Tomb Raider star Alicia Vikander has revealed she is open to continuing as Lara Croft in any possible future films.

The Oscar-winning actress, 29, takes on the mantle of the action-adventurer in Tomb Raider 15 years after Angelina Jolie last played the character on screen.

Speaking at the European premiere of the movie – where she was joined by actor husband Michael Fassbender on the red carpet – Vikander said any future films depended on the reaction from fans.

Graham King, Kristin Scott Thomas, Alicia Vikander, Roar Uthaug and Jaime Winstone on the red carpet in Leicester Square (Isabel Infantes/PA)
Graham King, Kristin Scott Thomas, Alicia Vikander, Roar Uthaug and Jaime Winstone on the red carpet in Leicester Square (Isabel Infantes/PA)

She told the Press Association: “We’re here to finally release the film but with these films its all about if we have an audience that want more but of course it would be fun to revisit the character.”

The story follows Lara leaving her job as a bike courier in London to search for her dead father’s last known destination, a fabled tomb on an island.

Dominic West plays the archaeologist father in the origin story which also stars Kristin Scott Thomas, Walton Goggins, Jaime Winstone and Nick Frost.

Vikander has previously said she would have preferred more women in the film and added the industry seemed more open to those ideas now.

Michael Fassbender at the premiere of his wife Alicia Vikander's Tomb Raider film (Isabel Infantes/PA)
Michael Fassbender at the premiere of his wife Alicia Vikander’s Tomb Raider film (Isabel Infantes/PA)

“It feels like we live in times now that when you’re gonna point that out people are actually gonna listen which is very exciting,” she said.

She described the role as “daunting” when producers approached her for the part and revealed she had been training for up to four months to get into shape.

“We wanted to have a more realistic tone to our film, we wanted to make sure all the things she does physically could actually happen, they’re plausible.

“I’m quite petite so I looked at female athletes and stunt girls that I worked with and I was like I need to get that physique so I trained for three or four months before we got started,” she said.

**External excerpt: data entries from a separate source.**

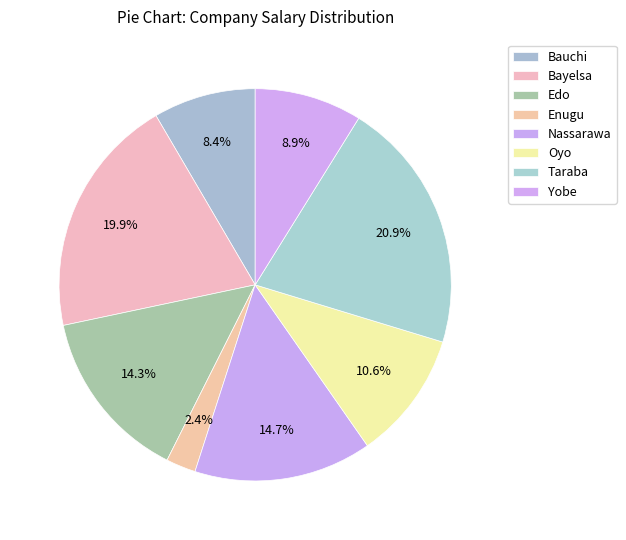

To the nearest percent, what is the difference between the largest and smallest slice percentages?

18%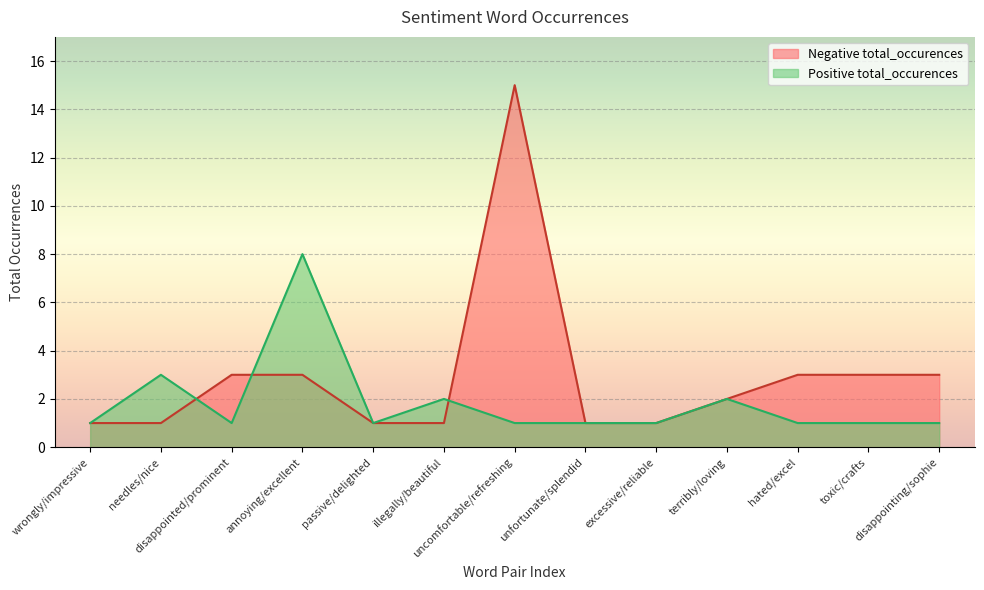

What is the average value of the Positive total_occurences series?

2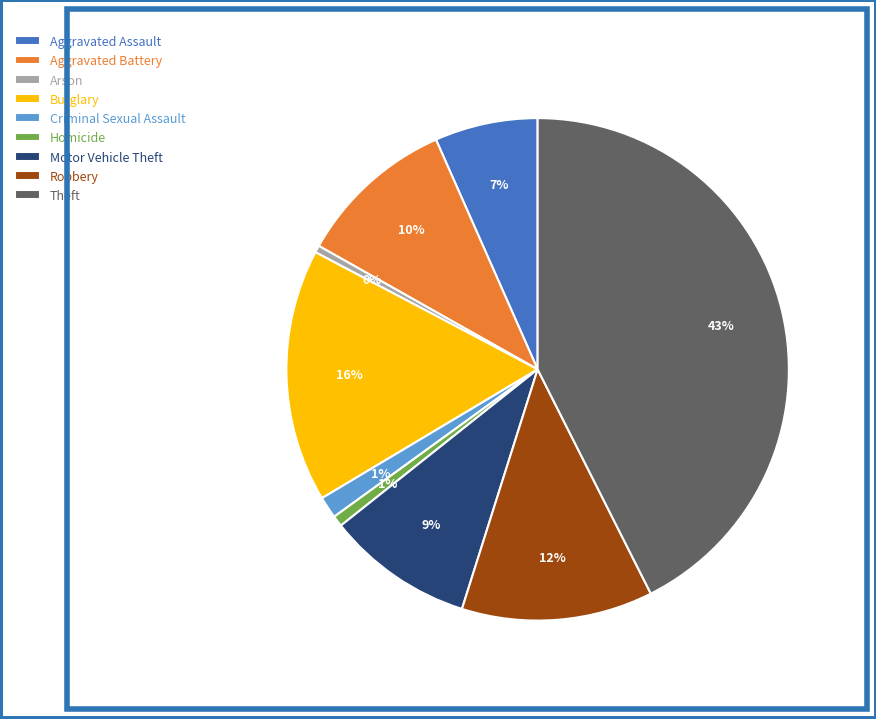

Does Homicide represent more than half of the total?

No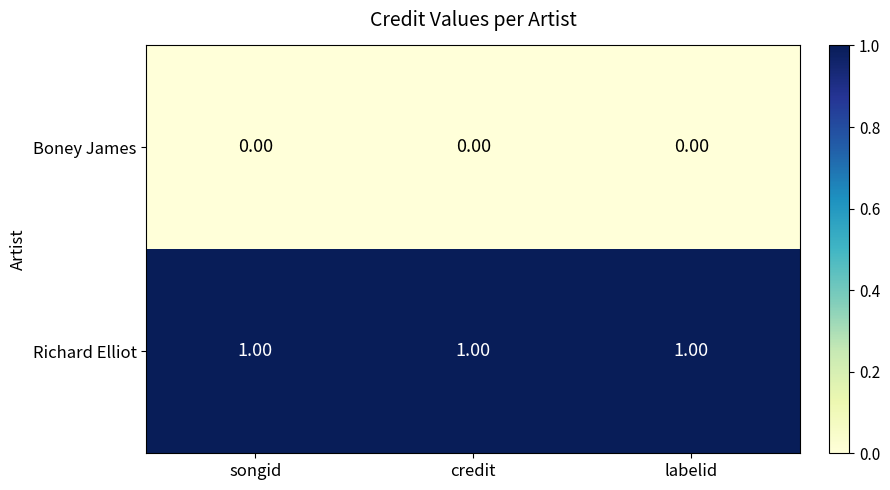

Which series has the largest total across all categories?

Richard Elliot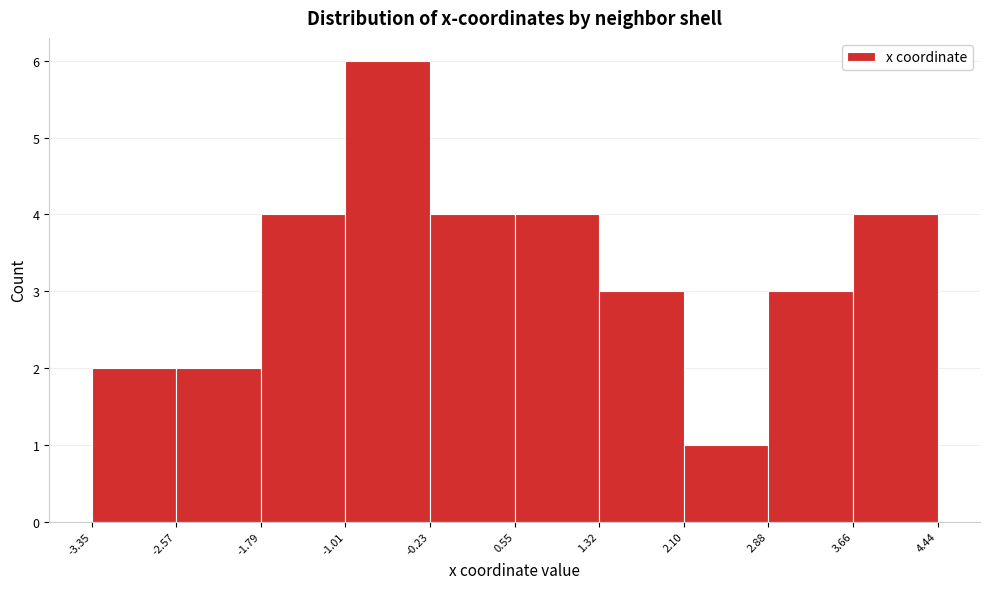

How tall is the bar that spans 3.66 to 4.44 on the x-axis? The values are not printed on the chart, so give them approximately, as read against the axis.

4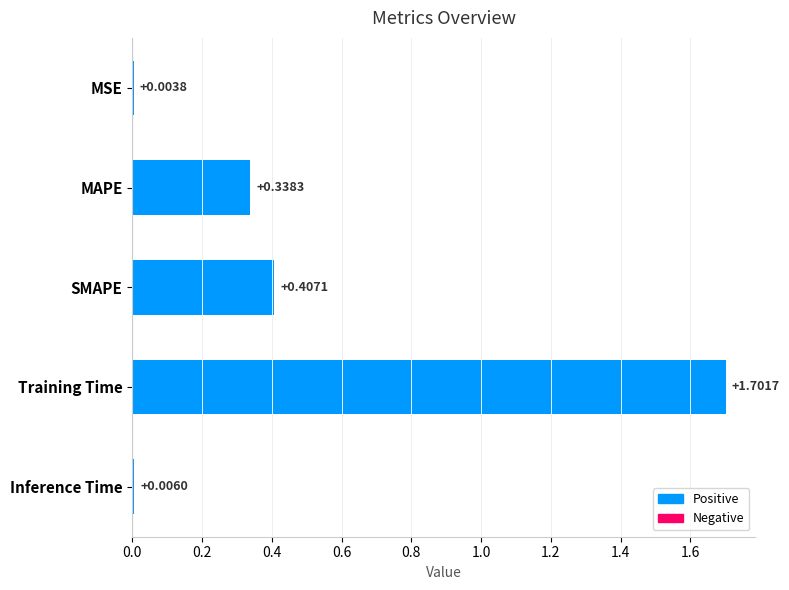

Which category has the highest value across all series?

Training Time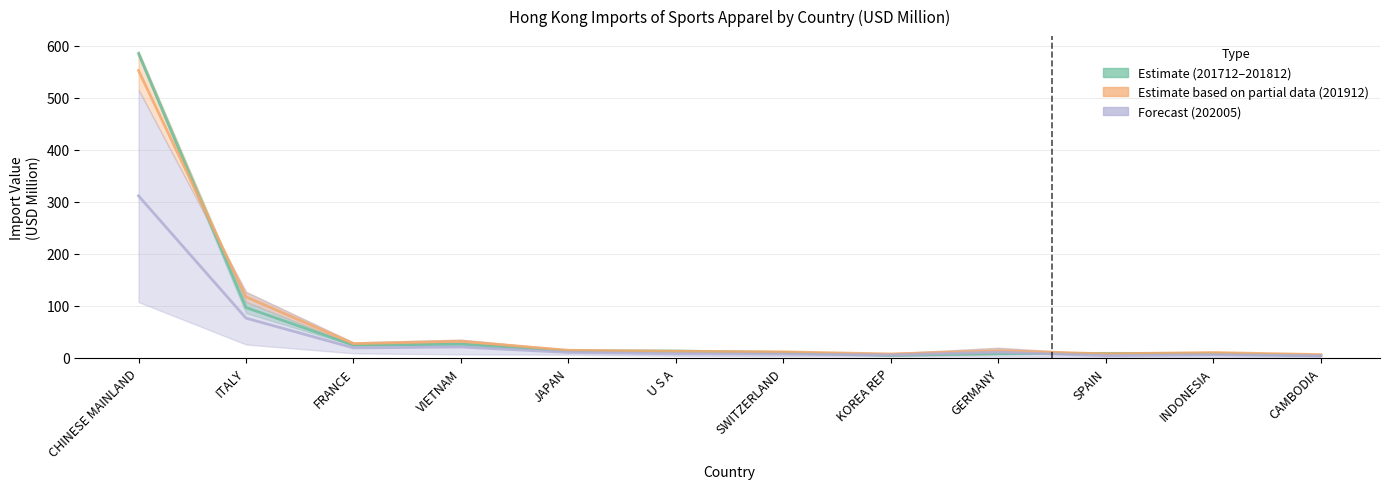

Where is the first local minimum for 201912?

FRANCE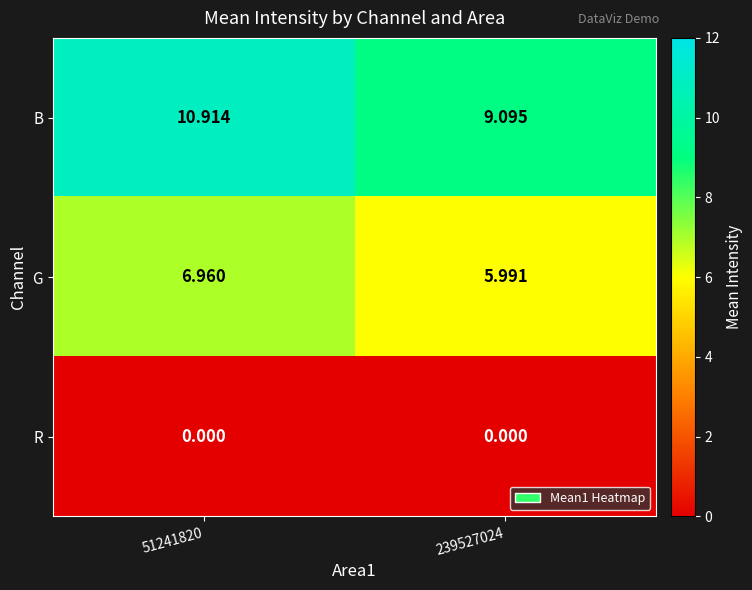

At how many categories does at least one series exceed 5?

2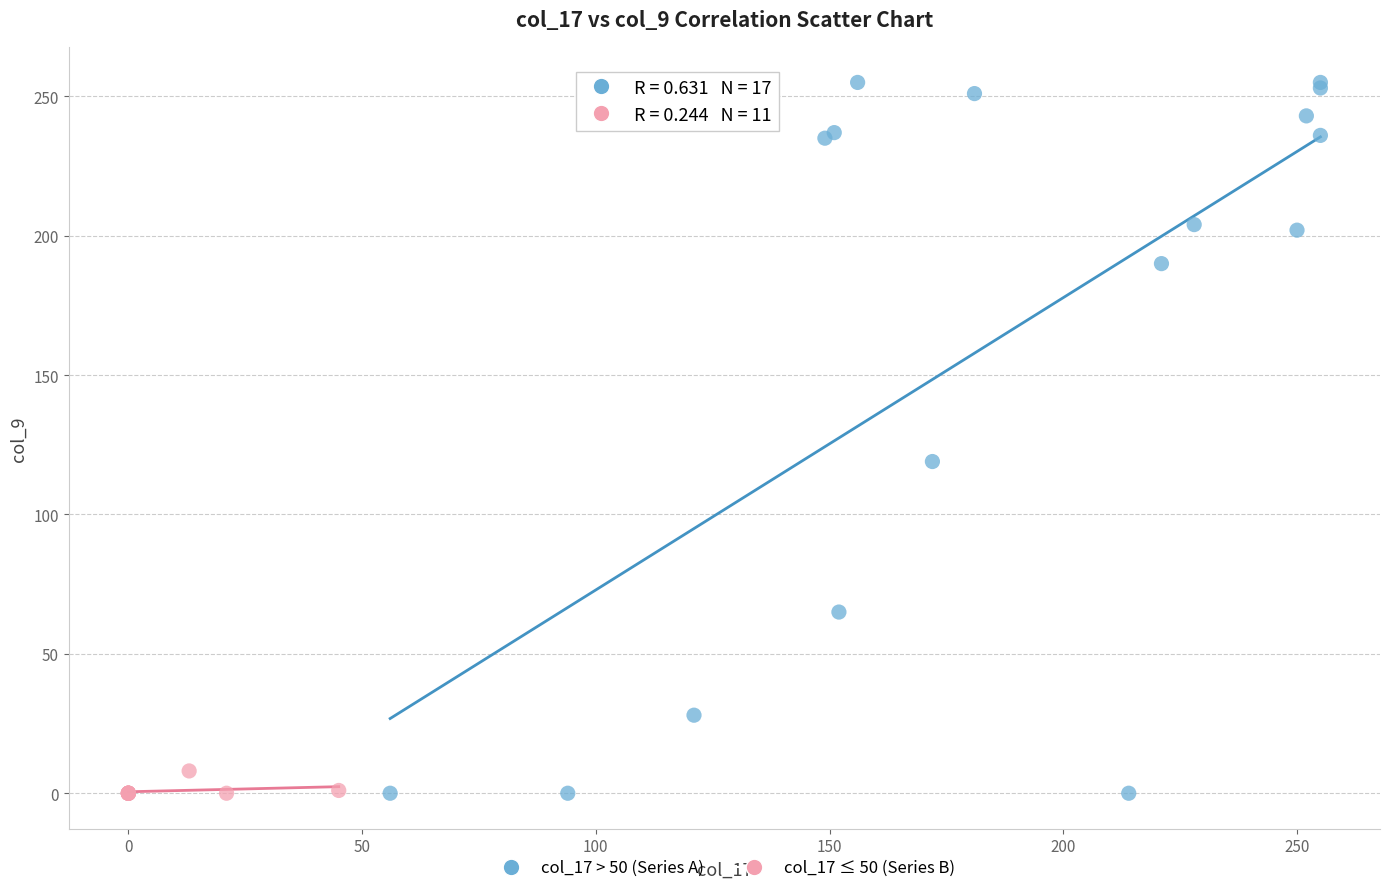

What are all the series names shown in the legend?

col_17 > 50 (Series A), col_17 ≤ 50 (Series B)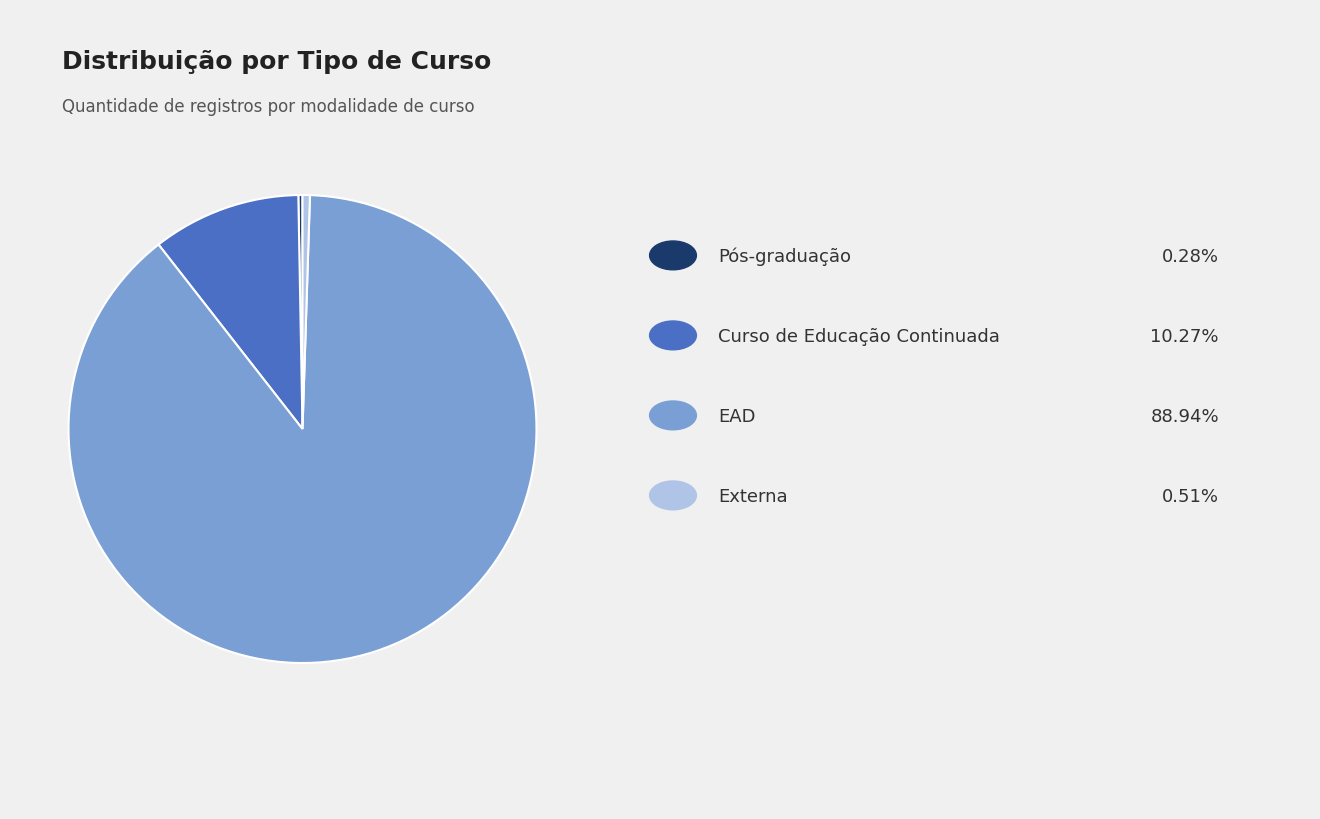

Is there a majority slice in this chart?

Yes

Producer Graham King echoed Vikander’s words on any possibility of a follow-up.

“It all depends on how many people show up and go and see the film right,” he told the Press Association.

“I didn’t buy this for a one-off so I’m hoping we create a franchise. I don’t think we hide what we want to do in the movie.”

In 2015 Swedish-born Vikander took home an Oscar win for her performance opposite Eddie Redmayne in The Danish Girl.

Jolie was the first actress to bring the popular video game character to life on the big screen in 2001 with a box office success.

However the film was poorly received by critics as was its follow-up, 2003’s Lara Croft Tomb Raider: The Cradle of Life.

Tomb Raider is released in the UK on March 16.